● Source records:
** start **

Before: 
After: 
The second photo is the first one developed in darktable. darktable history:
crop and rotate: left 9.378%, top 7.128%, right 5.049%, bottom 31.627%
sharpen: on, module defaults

** end **

● What needs to be done:
Please copy out every line of the records above, unchanged.

● Answer to the problem:
Before: 
After: 
The second photo is the first one developed in darktable. darktable history:
crop and rotate: left 9.378%, top 7.128%, right 5.049%, bottom 31.627%
sharpen: on, module defaults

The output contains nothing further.